▽

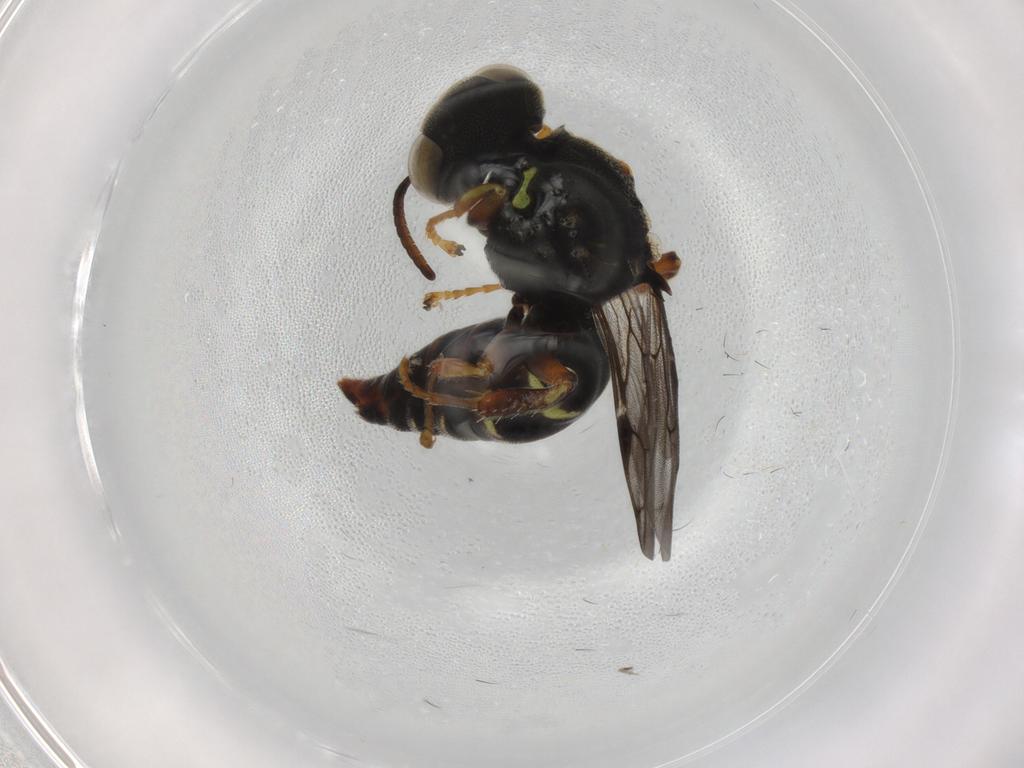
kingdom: Animalia
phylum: Arthropoda
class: Insecta
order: Hymenoptera
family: Crabronidae
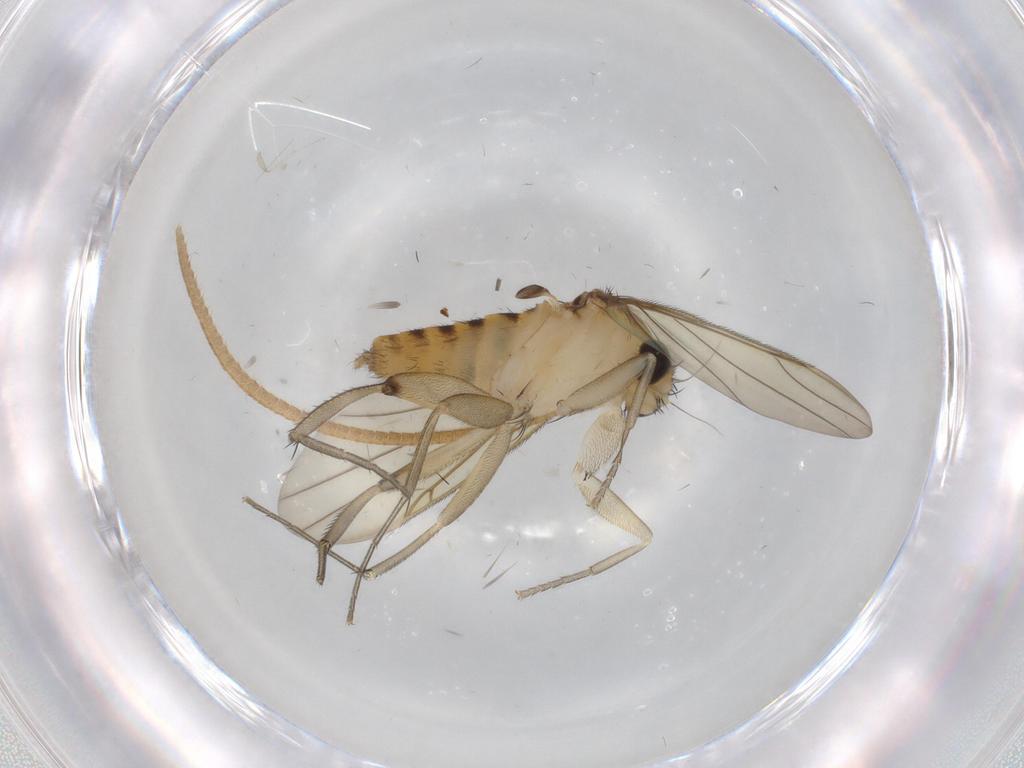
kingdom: Animalia
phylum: Arthropoda
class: Insecta
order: Diptera
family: Phoridae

△

* **WHAT IS NEEDED**: Quote every line of text in the records above verbatim, and leave the pictures out of your answer.

* **TASK RESULT**:
kingdom: Animalia
phylum: Arthropoda
class: Insecta
order: Hymenoptera
family: Crabronidae
kingdom: Animalia
phylum: Arthropoda
class: Insecta
order: Diptera
family: Phoridae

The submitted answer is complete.